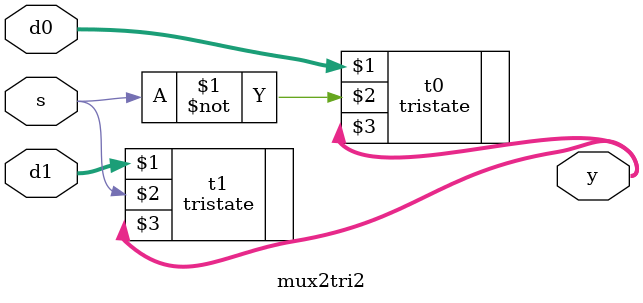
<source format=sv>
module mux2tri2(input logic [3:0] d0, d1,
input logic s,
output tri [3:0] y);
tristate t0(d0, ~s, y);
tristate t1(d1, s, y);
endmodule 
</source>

__________________________________________________

**Task details**
Transcribe the data verbatim. No picture belongs in the result.

**Written reply**
<source format=sv>
module mux2tri2(input logic [3:0] d0, d1,
input logic s,
output tri [3:0] y);
tristate t0(d0, ~s, y);
tristate t1(d1, s, y);
endmodule 
</source>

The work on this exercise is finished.